Kevin Carey, who directs the education program at the DC-based think tank New America, challenged a debt-free college bill that Sanders proposal this past June in an article for the Chronicle of Higher Education.His argument was that, as written, the bill would have so many stipulations that it would essentially redefine higher education. It would require a certain amount of professors be tenured, and mandate that federal money couldn't be used to build things like stadiums. Colleges would get money, but in return they would have to submit to a fairly rigid federal bureaucracy that could do more harm than good. Both Clinton and Sanders are generally much vaguer about their proposals on their respective campaign websites, but Carey's article shows how complicated putting those ideas into practice would be.

Carey's own idea for reform is more market-based—he wants to make education more competitive, thus forcing colleges to cut costs. In a 2012 article in The New Republic, he pointed to a pair of Stanford professors teaching a non-credited artificial intelligence course.

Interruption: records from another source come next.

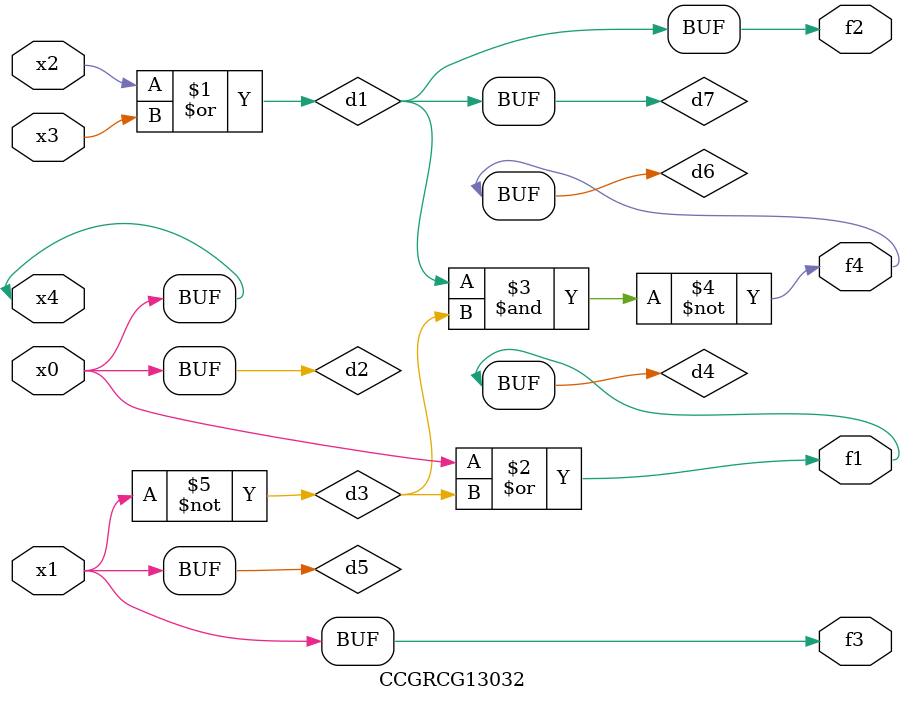
<source format=v>
module CCGRCG13032(
	input x0, x1, x2, x3, x4,
	output f1, f2, f3, f4
);

	wire d1, d2, d3, d4, d5, d6, d7;

	or (d1, x2, x3);
	buf (d2, x0, x4);
	not (d3, x1);
	or (d4, d2, d3);
	not (d5, d3);
	nand (d6, d1, d3);
	or (d7, d1);
	assign f1 = d4;
	assign f2 = d7;
	assign f3 = d5;
	assign f4 = d6;
endmodule

</source>
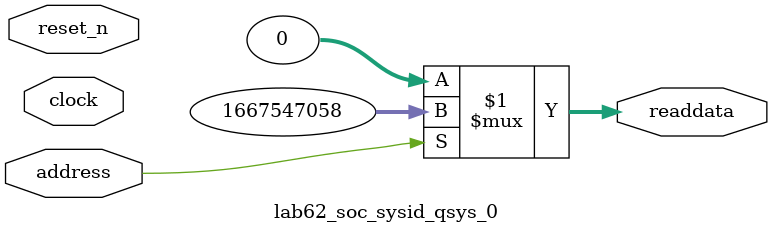
<source format=v>



// synthesis translate_off
`timescale 1ns / 1ps
// synthesis translate_on

// turn off superfluous verilog processor warnings 
// altera message_level Level1 
// altera message_off 10034 10035 10036 10037 10230 10240 10030 

module lab62_soc_sysid_qsys_0 (
               // inputs:
                address,
                clock,
                reset_n,

               // outputs:
                readdata
             )
;

  output  [ 31: 0] readdata;
  input            address;
  input            clock;
  input            reset_n;

  wire    [ 31: 0] readdata;
  //control_slave, which is an e_avalon_slave
  assign readdata = address ? 1667547058 : 0;

endmodule



</source>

He said that in the future, people wanting to take those classes should be able to pay for them with federal aid money, and in turn, colleges should be required to accept credits from any class that was paid for with federal aid. The idea is that colleges are spending a lot of money on fancy student unions or rock-climbing walls or unnecessary administration, and they need to be nudged into becoming leaner and more efficient.

Carey's ideas aren't going to be implemented in 2016 any more than Warren's reforms will suddenly start attracting Republican support. But there's hope in the fact that every Democratic presidential candidate has embraced reforming higher education, and the issue has become what health care was to the 2008 race. So long story short, the answer to how we might solve this crisis next year and help make young people less poor going forward is by voting.

"I think both [Sanders's and Clinton's] plans are admirable in the way they put college affordability front and center on the domestic policy agenda. It sends a signal that we can't just let things keep going and getting worse," Carey said in an interview. "Just the fact that they're arguing about whose plan is better and taking out ads on attacking each other on the issue is a good thing. For a long time, K12 education was the election-year issue and higher education was an afterthought; clearly that's changed."